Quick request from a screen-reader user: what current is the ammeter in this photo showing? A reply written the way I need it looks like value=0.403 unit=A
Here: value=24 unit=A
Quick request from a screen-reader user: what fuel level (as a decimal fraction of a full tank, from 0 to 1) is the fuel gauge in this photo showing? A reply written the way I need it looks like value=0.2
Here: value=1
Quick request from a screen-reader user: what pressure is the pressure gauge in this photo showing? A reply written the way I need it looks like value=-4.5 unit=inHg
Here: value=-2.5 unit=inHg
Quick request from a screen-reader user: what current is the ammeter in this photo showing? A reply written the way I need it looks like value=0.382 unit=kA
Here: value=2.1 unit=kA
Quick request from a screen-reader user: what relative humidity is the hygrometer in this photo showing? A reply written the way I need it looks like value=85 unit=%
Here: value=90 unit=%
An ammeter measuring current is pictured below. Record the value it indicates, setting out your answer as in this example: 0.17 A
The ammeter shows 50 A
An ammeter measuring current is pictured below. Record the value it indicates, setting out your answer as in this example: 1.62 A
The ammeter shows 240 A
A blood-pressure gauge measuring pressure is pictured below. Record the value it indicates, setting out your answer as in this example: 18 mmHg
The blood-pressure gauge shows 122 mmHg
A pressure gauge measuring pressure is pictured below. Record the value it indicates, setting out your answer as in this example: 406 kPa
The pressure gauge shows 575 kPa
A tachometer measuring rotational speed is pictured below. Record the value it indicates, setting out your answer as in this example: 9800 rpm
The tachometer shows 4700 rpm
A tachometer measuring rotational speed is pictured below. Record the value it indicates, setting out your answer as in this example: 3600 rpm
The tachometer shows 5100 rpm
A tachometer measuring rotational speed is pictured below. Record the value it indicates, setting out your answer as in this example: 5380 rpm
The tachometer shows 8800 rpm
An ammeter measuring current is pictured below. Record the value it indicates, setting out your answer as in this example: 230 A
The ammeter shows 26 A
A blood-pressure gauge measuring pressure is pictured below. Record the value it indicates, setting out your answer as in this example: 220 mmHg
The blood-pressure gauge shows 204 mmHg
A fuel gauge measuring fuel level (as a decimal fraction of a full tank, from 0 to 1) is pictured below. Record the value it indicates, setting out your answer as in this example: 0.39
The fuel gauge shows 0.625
* * * *
▶ _Work request_: Rewrite the listing above, putting "rev counter" in place of every "tachometer" and leaving the rest unchanged.

▶ _Result for this exercise_:
Quick request from a screen-reader user: what current is the ammeter in this photo showing? A reply written the way I need it looks like value=0.403 unit=A
Here: value=24 unit=A
Quick request from a screen-reader user: what fuel level (as a decimal fraction of a full tank, from 0 to 1) is the fuel gauge in this photo showing? A reply written the way I need it looks like value=0.2
Here: value=1
Quick request from a screen-reader user: what pressure is the pressure gauge in this photo showing? A reply written the way I need it looks like value=-4.5 unit=inHg
Here: value=-2.5 unit=inHg
Quick request from a screen-reader user: what current is the ammeter in this photo showing? A reply written the way I need it looks like value=0.382 unit=kA
Here: value=2.1 unit=kA
Quick request from a screen-reader user: what relative humidity is the hygrometer in this photo showing? A reply written the way I need it looks like value=85 unit=%
Here: value=90 unit=%
An ammeter measuring current is pictured below. Record the value it indicates, setting out your answer as in this example: 0.17 A
The ammeter shows 50 A
An ammeter measuring current is pictured below. Record the value it indicates, setting out your answer as in this example: 1.62 A
The ammeter shows 240 A
A blood-pressure gauge measuring pressure is pictured below. Record the value it indicates, setting out your answer as in this example: 18 mmHg
The blood-pressure gauge shows 122 mmHg
A pressure gauge measuring pressure is pictured below. Record the value it indicates, setting out your answer as in this example: 406 kPa
The pressure gauge shows 575 kPa
A rev counter measuring rotational speed is pictured below. Record the value it indicates, setting out your answer as in this example: 9800 rpm
The rev counter shows 4700 rpm
A rev counter measuring rotational speed is pictured below. Record the value it indicates, setting out your answer as in this example: 3600 rpm
The rev counter shows 5100 rpm
A rev counter measuring rotational speed is pictured below. Record the value it indicates, setting out your answer as in this example: 5380 rpm
The rev counter shows 8800 rpm
An ammeter measuring current is pictured below. Record the value it indicates, setting out your answer as in this example: 230 A
The ammeter shows 26 A
A blood-pressure gauge measuring pressure is pictured below. Record the value it indicates, setting out your answer as in this example: 220 mmHg
The blood-pressure gauge shows 204 mmHg
A fuel gauge measuring fuel level (as a decimal fraction of a full tank, from 0 to 1) is pictured below. Record the value it indicates, setting out your answer as in this example: 0.39
The fuel gauge shows 0.625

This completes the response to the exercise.